Israel is NOT a ‘settler colonial’ state

Third Narrative colleague, Prof. Steven Lubet of Northwestern University Pritzker School of Law, has shared the following with us:

Jonathan Zasloff and I have an essay at Haaretz.com explaining why the “settler colonial” trope is tendentious and wrong, even though it has become routine in academia and has increasingly shown up in the mainstream media. You can read it here in its entirety.  Here is the gist:

When academics call Israel a “settler colonial” state, it is not meant as a mere descriptor. Rather, the phrase is a deliberately pointed charge, part of an ongoing campaign to undermine Israel by challenging its very founding – akin to the now-revoked UN General Assembly declaration that “Zionism is racism.” Its aim is to isolate the Jewish state from the legitimate family of nations. 

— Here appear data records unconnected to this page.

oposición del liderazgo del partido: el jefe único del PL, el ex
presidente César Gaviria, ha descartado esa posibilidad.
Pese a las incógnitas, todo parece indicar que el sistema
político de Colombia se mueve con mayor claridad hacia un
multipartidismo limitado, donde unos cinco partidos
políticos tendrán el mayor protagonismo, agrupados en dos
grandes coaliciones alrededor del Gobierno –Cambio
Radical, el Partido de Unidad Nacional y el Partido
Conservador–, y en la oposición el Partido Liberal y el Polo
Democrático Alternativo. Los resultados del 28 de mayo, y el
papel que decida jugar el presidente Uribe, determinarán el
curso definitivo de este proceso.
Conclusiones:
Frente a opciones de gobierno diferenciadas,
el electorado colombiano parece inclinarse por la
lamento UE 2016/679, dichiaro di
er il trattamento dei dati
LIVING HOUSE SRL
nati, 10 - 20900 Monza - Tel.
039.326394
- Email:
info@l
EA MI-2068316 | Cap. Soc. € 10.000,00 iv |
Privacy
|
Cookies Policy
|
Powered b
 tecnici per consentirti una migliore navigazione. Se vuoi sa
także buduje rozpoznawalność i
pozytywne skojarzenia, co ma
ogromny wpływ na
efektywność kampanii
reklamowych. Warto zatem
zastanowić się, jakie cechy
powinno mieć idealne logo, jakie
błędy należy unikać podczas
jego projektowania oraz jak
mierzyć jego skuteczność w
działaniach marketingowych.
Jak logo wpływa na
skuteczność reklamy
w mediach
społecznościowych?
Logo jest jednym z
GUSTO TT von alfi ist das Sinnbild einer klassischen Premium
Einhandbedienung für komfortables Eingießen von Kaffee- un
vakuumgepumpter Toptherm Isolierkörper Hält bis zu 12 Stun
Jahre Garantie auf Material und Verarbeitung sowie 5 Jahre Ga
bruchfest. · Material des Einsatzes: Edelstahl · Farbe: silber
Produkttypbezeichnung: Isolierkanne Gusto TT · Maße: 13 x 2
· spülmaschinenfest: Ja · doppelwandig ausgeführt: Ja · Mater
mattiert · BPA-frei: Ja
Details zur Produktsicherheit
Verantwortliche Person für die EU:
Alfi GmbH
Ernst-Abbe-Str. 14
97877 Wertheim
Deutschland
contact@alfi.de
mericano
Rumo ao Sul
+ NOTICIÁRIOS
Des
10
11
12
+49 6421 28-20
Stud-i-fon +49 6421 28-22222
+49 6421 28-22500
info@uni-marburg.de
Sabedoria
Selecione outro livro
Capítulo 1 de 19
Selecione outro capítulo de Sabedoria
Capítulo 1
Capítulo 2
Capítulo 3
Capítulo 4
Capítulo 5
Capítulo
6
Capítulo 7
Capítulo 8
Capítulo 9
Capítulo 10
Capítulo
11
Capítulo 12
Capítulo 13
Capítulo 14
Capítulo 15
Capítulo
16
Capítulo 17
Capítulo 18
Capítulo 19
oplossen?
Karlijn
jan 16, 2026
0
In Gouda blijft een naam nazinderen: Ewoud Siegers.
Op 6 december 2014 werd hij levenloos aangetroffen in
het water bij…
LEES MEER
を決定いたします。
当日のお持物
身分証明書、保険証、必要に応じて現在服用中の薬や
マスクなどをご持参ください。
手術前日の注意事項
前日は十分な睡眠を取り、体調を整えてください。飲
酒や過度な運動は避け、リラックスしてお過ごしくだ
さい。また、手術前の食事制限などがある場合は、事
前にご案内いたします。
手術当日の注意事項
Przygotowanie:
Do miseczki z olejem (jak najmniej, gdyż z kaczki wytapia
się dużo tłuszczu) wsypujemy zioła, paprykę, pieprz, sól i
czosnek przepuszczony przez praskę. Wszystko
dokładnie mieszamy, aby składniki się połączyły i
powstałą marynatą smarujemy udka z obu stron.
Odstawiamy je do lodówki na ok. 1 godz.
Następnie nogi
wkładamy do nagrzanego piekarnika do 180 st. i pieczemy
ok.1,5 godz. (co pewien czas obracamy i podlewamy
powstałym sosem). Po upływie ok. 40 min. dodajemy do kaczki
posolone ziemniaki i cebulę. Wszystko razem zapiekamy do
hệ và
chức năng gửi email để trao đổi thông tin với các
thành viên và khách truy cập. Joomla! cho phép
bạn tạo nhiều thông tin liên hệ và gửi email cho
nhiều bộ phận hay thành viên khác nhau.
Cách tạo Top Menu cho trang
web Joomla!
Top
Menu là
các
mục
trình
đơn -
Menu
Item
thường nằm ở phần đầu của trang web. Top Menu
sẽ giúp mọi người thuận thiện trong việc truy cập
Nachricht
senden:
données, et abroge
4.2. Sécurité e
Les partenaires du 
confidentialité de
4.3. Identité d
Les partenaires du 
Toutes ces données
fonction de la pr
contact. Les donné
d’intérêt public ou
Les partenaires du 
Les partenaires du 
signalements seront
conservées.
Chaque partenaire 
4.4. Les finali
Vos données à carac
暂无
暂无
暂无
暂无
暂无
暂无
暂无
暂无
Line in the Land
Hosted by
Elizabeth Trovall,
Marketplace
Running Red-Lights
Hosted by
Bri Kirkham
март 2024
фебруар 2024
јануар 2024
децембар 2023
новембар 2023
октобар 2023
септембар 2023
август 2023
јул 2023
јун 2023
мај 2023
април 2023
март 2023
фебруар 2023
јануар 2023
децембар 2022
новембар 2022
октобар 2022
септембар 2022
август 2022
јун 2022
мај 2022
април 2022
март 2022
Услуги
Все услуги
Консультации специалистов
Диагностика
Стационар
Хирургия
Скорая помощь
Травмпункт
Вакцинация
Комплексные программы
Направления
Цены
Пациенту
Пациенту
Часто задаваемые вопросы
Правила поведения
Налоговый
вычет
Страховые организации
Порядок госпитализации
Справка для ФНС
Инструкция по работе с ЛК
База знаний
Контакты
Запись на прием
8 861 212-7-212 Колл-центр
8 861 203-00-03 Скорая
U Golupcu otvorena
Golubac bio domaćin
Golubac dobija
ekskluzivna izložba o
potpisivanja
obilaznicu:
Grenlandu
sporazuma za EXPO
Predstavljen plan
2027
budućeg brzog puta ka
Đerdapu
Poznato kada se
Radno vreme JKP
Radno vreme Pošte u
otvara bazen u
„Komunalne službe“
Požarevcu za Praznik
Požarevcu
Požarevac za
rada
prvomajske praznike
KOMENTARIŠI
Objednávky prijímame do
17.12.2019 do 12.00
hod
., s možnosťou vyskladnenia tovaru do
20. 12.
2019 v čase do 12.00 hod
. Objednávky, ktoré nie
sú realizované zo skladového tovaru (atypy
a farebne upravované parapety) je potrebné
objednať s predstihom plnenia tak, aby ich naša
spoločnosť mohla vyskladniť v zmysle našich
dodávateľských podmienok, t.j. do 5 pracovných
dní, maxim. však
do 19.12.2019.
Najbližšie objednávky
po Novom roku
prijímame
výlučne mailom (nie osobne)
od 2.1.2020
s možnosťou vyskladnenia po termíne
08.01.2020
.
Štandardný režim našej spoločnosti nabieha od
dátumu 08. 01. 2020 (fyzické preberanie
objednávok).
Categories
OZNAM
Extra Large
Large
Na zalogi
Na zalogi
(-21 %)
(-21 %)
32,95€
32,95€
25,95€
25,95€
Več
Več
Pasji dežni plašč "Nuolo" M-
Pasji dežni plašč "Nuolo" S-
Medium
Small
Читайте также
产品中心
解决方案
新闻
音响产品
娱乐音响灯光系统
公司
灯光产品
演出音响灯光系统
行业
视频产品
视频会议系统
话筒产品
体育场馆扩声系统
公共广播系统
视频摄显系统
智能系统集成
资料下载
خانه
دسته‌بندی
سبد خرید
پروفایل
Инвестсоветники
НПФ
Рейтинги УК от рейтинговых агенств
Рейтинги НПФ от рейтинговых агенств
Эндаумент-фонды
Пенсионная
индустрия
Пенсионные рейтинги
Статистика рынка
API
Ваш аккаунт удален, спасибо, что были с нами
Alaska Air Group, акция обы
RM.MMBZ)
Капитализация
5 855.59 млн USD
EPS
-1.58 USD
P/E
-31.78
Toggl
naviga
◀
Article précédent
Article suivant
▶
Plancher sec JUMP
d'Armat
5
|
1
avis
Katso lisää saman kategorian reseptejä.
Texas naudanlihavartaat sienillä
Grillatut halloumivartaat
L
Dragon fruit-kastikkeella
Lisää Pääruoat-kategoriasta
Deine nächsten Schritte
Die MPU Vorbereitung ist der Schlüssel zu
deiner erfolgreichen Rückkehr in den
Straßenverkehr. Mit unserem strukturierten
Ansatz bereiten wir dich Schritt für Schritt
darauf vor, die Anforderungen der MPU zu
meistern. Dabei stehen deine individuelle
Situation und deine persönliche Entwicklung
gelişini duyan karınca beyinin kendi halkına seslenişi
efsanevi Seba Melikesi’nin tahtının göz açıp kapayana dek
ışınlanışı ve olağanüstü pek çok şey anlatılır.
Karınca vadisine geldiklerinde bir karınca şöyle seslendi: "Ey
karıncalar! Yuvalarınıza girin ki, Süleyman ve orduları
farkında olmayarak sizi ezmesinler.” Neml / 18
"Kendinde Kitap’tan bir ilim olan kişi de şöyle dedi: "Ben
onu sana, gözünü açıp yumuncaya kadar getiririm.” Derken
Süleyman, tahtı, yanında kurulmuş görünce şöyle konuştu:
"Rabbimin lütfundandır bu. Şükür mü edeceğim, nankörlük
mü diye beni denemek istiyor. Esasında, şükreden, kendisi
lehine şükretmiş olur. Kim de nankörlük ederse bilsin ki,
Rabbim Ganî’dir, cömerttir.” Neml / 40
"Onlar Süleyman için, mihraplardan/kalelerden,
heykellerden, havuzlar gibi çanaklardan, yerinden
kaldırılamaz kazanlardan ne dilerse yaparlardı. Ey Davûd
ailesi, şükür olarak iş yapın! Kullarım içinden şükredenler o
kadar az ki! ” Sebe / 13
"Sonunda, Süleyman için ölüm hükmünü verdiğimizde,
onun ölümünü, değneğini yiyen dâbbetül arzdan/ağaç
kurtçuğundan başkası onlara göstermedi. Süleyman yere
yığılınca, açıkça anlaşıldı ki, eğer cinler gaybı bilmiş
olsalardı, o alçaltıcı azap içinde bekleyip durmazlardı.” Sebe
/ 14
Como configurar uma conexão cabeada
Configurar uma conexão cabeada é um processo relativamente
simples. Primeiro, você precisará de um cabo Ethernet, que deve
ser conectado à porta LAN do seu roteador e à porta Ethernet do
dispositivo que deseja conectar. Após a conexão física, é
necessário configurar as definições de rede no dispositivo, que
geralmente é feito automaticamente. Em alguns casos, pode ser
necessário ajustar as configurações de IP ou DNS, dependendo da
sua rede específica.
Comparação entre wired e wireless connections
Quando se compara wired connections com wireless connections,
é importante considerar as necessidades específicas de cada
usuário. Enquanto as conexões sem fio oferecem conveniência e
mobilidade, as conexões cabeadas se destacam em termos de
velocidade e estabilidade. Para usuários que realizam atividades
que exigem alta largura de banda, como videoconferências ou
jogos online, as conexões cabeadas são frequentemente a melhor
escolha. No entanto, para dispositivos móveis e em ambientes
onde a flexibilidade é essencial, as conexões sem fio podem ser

One might expect the mainstream media to avoid presenting such a controversial and politically charged theory as historical fact. Unfortunately, it has long been all too tempting to blur the crucial distinction between fact and opinion when writing about the Middle East, and the temptation is only intensifying now. 

When applied to modern-day Israel, advocates of “settler colonialism” do not engage in scholarly analysis but rather the political contention that Zionism is morally illegitimate. That is their right, but the mainstream press must not be fooled (or intimidated) into presenting it as a purely scholarly conclusion.

Consider [North Carolina State University Professor Kristen] Alff’s justification that “the Jewish Colonization Association was the first major land purchaser.” This not only erases the crucial difference between “colonization” and “colonialism,” but it also ignores the historical context of terms and the way they have been used over the years.

The “Amana Colonies,” for example, comprise seven Amish villages in Iowa, founded in 1856 by pietists who escaped persecution in Germany. The “Oberlin Colony” was the original name for both the college and the town, founded in 1833 by Presbyterians seeking to establish a utopian community of “selected, consecrated souls.” Wikipedia lists 65 “Arts Colonies” in the United States, dating back to the MacDowell Colony, established in Peterborough, Vermont, in 1907. The escaped slaves Henry Bibb and Josiah Henson founded the “Refugees’ Home Colony” in Canada in 1851.

The “Jewish Colonization Association” – founded in the 1890s in response to Russian pogroms – had no more connection to the colonialism of empires than any of these other nominal colonies. Prof. Alff singled out one word – which in fact, meant “refuge” rather than outpost – to make a political argument.

That is how the corruption of language works, embedding false characterizations one small step at a time, and it is a bad precedent for American journalism’s future coverage of the Middle East.